Mail::Address - Parse mail addresses

=head1 SYNOPSIS

    use Mail::Address;
    
    my @addrs = Mail::Address->parse($line);
    
    foreach $addr (@addrs) {
	print $addr->format,"\n";
    }

=head1 DESCRIPTION

C<Mail::Address> extracts and manipulates RFC822 compilant email
addresses. As well as being able to create C<Mail::Address> objects
in the normal manner, C<Mail::Address> can extract addresses from
the To and Cc lines found in an email message.

=head1 CONSTRUCTORS

=over 4

=item new( PHRASE,  ADDRESS, [ COMMENT ])
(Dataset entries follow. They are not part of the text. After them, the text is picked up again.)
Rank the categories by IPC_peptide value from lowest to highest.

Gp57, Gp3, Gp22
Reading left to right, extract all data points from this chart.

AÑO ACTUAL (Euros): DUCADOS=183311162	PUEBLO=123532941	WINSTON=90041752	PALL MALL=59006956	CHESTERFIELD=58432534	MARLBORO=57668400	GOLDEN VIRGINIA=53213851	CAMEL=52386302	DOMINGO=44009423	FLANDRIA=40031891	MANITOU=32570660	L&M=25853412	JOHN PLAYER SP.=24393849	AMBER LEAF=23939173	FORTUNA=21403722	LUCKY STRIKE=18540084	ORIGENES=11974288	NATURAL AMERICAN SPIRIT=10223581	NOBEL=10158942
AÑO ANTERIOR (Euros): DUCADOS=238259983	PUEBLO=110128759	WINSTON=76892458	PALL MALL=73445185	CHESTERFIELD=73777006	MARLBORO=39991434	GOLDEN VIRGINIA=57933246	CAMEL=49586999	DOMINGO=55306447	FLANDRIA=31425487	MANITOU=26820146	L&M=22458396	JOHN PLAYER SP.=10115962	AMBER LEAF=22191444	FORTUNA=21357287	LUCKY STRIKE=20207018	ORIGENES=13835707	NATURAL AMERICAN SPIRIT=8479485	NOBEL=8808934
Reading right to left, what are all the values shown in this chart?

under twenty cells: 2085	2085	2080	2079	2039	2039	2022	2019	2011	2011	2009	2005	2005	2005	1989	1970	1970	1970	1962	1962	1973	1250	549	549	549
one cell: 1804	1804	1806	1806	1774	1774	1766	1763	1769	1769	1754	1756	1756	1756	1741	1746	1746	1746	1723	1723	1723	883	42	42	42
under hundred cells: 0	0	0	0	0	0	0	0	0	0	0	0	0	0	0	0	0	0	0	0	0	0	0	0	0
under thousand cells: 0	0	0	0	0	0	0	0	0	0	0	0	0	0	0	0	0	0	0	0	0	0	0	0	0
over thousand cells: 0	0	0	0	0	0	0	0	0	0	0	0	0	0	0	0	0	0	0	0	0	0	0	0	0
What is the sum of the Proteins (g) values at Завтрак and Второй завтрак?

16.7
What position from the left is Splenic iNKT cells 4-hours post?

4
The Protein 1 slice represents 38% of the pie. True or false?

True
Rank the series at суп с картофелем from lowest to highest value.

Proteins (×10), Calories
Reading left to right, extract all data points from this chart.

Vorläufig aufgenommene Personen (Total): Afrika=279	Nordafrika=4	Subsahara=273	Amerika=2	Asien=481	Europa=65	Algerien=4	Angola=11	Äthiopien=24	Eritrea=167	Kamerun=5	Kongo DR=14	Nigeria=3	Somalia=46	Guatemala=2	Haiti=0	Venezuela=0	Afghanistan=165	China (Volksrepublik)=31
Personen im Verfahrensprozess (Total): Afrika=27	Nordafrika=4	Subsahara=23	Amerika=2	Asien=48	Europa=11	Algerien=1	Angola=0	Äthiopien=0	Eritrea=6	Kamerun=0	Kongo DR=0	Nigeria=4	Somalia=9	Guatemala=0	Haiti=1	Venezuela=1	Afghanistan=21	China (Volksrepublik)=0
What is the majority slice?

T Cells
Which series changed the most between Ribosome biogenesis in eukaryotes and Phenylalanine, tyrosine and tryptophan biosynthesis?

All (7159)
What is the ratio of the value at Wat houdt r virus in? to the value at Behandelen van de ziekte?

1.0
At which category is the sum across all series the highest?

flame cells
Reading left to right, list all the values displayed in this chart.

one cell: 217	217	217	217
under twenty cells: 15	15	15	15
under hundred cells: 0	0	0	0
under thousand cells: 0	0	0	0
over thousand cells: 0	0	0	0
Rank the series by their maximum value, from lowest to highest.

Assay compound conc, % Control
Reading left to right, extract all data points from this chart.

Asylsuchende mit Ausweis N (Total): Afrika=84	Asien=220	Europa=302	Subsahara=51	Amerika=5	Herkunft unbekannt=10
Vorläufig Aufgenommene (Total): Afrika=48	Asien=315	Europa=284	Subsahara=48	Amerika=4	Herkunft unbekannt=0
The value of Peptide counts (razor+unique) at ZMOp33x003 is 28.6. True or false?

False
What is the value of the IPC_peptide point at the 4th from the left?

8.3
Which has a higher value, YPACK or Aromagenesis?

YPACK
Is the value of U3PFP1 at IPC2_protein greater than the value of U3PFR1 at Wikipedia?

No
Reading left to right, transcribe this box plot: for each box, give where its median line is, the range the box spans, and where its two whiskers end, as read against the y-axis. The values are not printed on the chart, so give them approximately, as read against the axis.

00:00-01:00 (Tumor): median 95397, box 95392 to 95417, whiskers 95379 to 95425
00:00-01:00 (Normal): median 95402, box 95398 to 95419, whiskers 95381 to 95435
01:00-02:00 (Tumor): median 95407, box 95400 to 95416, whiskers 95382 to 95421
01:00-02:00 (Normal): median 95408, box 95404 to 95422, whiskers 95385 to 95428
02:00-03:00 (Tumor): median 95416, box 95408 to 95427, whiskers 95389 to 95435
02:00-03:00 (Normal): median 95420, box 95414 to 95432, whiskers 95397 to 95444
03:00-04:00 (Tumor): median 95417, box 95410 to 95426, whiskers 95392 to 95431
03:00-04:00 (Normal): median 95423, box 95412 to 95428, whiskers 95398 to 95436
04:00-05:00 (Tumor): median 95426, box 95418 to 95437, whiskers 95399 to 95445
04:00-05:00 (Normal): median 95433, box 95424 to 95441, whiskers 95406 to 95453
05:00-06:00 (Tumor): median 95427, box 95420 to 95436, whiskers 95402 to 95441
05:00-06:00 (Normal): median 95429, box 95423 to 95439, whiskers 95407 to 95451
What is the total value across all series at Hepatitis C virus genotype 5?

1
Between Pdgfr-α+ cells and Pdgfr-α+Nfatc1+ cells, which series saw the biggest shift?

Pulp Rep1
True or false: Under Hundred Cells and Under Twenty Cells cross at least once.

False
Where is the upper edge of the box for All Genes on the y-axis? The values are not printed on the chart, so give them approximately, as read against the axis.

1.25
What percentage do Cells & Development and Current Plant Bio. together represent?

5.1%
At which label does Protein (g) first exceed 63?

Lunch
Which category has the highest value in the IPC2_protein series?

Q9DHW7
 Mail::Address->new("Perl5 Porters", "perl5-porters@africa.nicoh.com");

Create a new C<Mail::Address> object which represents an address with the
elements given. In a message these 3 elements would be seen like:

 PHRASE <ADDRESS> (COMMENT)
 ADDRESS (COMMENT)

=item parse( LINE )

 Mail::Address->parse($line);

Parse the given line a return a list of extracted C<Mail::Address> objects.
The line would normally be one taken from a To,Cc or Bcc line in a message

=back

=head1 METHODS

=over 4

=item phrase ()

Return the phrase part of the object.

=item address ()

Return the address part of the object.

=item comment ()

Return the comment part of the object

=item format ()

Return a string representing the address in a suitable form to be placed
on a To,Cc or Bcc line of a message

=item name ()

Using the information contained within the object attempt to identify what
the person or groups name is

=item host ()

Return the address excluding the user id and '@'

=item user ()

Return the address excluding the '@' and the mail domain

=item path ()

Unimplemented yet but should return the UUCP path for the message

=item canon ()

Unimplemented yet but should return the UUCP canon for the message

=back

=head1 AUTHOR

Graham Barr.  Maintained by Mark Overmeer <mailtools@overmeer.net>

=head1 COPYRIGHT

Copyright (c) 2002-2003 Mark Overmeer, 1995-2001 Graham Barr. All rights
reserved. This program is free software; you can redistribute it and/or
modify it under the same terms as Perl itself.

=cut